The entertainment magazines, scandal tabloids and TV talk shows are crammed with legions of articles and news features on and interviews with high-profile white stars, starlets and athletes who openly brag or cry about their drug escapades. They are not vilified or stereotyped. They are the object of public pity for their heroic battles against addiction. And Hollywood celebrities such as Robert Downey, Jr., continue their careers even after they have been convicted of drug offenses. The lopsided drug use by young whites has ignited no outcry for mass arrests, prosecutions and tough prison sentences for them. It would be political suicide for any public official to dare suggest that police profile white drug users as a tactic to win the drug war.
But the Globe revelation about white drug arrests raises this intriguing question. What if whites were profiled as relentlessly as civil rights leaders repeatedly charge that blacks and Latinos are, and an analysis of data of traffic stops based on race that police agencies in the 20 other states that are now required to compile would probably confirm?
It would radically change the complexion of the nearly two million prisoners that now jam America’s jails and prisons. At present, nearly half of them are black. And the overwhelming majority of them are there for petty crimes and drug offenses. They are more likely to get stiffer sentences in state and federal courts than whites. They were far less likely to strike plea bargains, get summary probation, have their juvenile records sealed, and get referrals to drug diversion programs than whites. If the Globe had gone one step further and analyzed the cases of the whites that were arrested for drug offenses following traffic stops and car searches, it would have been interesting to know what, if any, sentences they got as opposed to the blacks and Latinos police stopped and arrested.

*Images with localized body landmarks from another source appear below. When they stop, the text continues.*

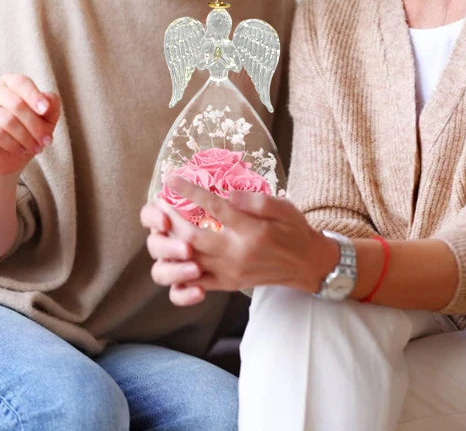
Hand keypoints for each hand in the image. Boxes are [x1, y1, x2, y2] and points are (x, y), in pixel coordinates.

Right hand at [0, 74, 59, 175]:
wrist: (13, 155)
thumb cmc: (32, 128)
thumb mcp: (48, 116)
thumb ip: (51, 103)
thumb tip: (47, 99)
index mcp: (11, 81)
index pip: (21, 82)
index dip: (34, 96)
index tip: (45, 110)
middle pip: (16, 103)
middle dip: (34, 125)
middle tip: (45, 140)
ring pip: (6, 120)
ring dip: (25, 137)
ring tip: (35, 148)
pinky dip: (12, 144)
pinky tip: (21, 150)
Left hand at [141, 177, 335, 306]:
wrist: (306, 264)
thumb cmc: (294, 230)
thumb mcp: (284, 207)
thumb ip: (256, 201)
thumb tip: (229, 193)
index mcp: (252, 232)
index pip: (215, 209)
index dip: (190, 192)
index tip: (172, 180)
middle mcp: (238, 254)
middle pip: (192, 238)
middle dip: (170, 219)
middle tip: (159, 202)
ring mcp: (230, 273)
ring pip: (188, 262)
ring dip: (169, 245)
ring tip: (161, 226)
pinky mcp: (227, 285)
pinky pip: (194, 284)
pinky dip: (177, 271)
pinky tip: (170, 254)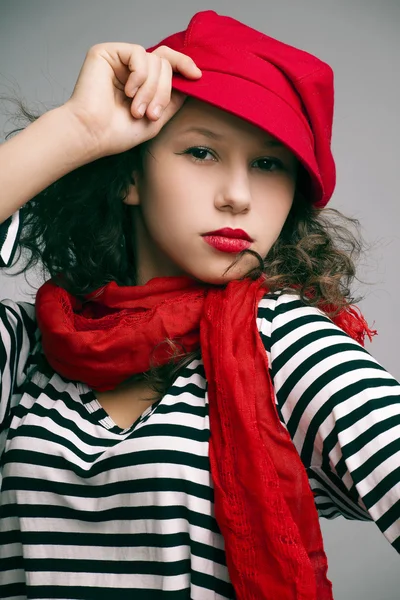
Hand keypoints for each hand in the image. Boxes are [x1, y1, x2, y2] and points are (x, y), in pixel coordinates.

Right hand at [63, 43, 201, 158]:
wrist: (93, 135)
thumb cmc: (119, 132)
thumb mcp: (156, 118)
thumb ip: (173, 99)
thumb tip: (191, 81)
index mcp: (141, 82)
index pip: (167, 64)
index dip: (184, 65)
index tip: (197, 76)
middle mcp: (130, 68)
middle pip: (164, 64)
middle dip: (163, 91)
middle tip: (151, 114)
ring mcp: (119, 59)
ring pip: (154, 60)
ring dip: (151, 89)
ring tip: (136, 109)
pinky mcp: (106, 52)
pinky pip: (138, 53)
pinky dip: (139, 76)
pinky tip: (128, 91)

White profiling would also probably show that racial-profiling is a worthless police tool in preventing drug crimes. The drugs would still flow just as freely in the suburbs, on college campuses and in chic offices as it does in the ghettoes. It would, however, criminalize a generation of young whites, just as it has done with young blacks and Latinos, further obliterate civil liberties protections and create grotesque racial stereotypes about crime and criminals.
But white profiling could accelerate the drive by drug reform groups, some lawmakers, and the courts to send people to drug treatment programs rather than prison. It could prod President Bush to back up the quickly forgotten pledge he made during the presidential campaign to take a fresh look at the nation’s drug laws with an eye toward reform. It could also force Congress to approve the recommendations made by the U.S. Sentencing Commission during former President Clinton’s second term to modify or eliminate the racial disparities in the mandatory federal drug sentencing laws.
While the Globe presented no new news about who is racially profiled in America, it did explode the myth that blacks and Latinos are America’s inherent lawbreakers. That is certainly news.
Earl Ofari Hutchinson is an author and columnist. He is the author of The Crisis in Black and Black (Middle Passage Press).